This script makes it easy for you to download various data sets from the LTA Data Mall and saves them to JSON files. You can also import it from the IPython shell and download stuff interactively.

As written, it downloads information on bus stops, bus services, and bus routes, and dumps them all into JSON files for you to use later. It takes a minute or two to run, depending on how fast your internet connection is. If you want to see it making progress, put a print len(results) inside the while loop and you'll be able to see how many items it's fetched as it happens.

import requests
import json
headers = {
    'AccountKey': 'rmgDEFTiRRfcNeD8GbHqf8==',
    'UniqueUserID': '8ecabd56-08a2-e843-0a7a-9944dccf124a',
    'accept': 'application/json'
}

def fetch_all(url):
    results = []
    while True:
        new_results = requests.get(
            url,
            headers=headers,
            params={'$skip': len(results)}
        ).json()['value']
        if new_results == []:
            break
        else:
            results += new_results
    return results

if __name__ == "__main__":
    stops = fetch_all("http://datamall2.mytransport.sg/ltaodataservice/BusStops")
    with open("stops.json", "w") as f:
        f.write(json.dumps(stops))
    
    services = fetch_all("http://datamall2.mytransport.sg/ltaodataservice/BusServices")
    
    with open("services.json", "w") as f:
        f.write(json.dumps(services))

    routes = fetch_all("http://datamall2.mytransport.sg/ltaodataservice/BusRoutes")
    
    with open("routes.json", "w") as f:
        f.write(json.dumps(routes))

trip.py

This file lets you ask for a route between two named bus stops, optimized for some parameters. Called via

python trip.py "<first-stop>" "<last-stop>" <time> <cost-per-stop> <cost-per-transfer>
python trip.py "Opp Orchard Stn" "Changi Village Ter" 1700 0.5 5.0

You can run this code can be run against the data downloaded by run.py, or you can skip that step, directly download the Datasets I prepared earlier and use those.

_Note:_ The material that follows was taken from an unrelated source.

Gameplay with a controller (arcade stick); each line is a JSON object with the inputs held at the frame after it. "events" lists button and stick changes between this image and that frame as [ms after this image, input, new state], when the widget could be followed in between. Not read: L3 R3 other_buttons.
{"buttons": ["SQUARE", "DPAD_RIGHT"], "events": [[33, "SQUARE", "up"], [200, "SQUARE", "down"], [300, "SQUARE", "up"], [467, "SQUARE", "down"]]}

Internally, it loads three JSON files that we downloaded earlier in run.py as part of our Datasets, pre-processes them a bit into more convenient data structures (stop_desc_map, stop_code_map, routes_map and graph) and then feeds the graph, along with user-input on how expensive it is to traversing a bus stop or make a transfer, into Dijkstra's Algorithm to find the "least costly" route given those criteria. At the end, it prints out that route (what stops/services it took) along with some aggregate data (distance, number-of-transfers) about the entire route.

import sys
import json
import pprint

start = sys.argv[1]
end = sys.argv[2]
current_time = int(sys.argv[3])
cost_per_stop = float(sys.argv[4])
cost_per_transfer = float(sys.argv[5])
print "loading JSON"

stops = json.loads(open("stops.json").read())
services = json.loads(open("services.json").read())
routes = json.loads(open("routes.json").read())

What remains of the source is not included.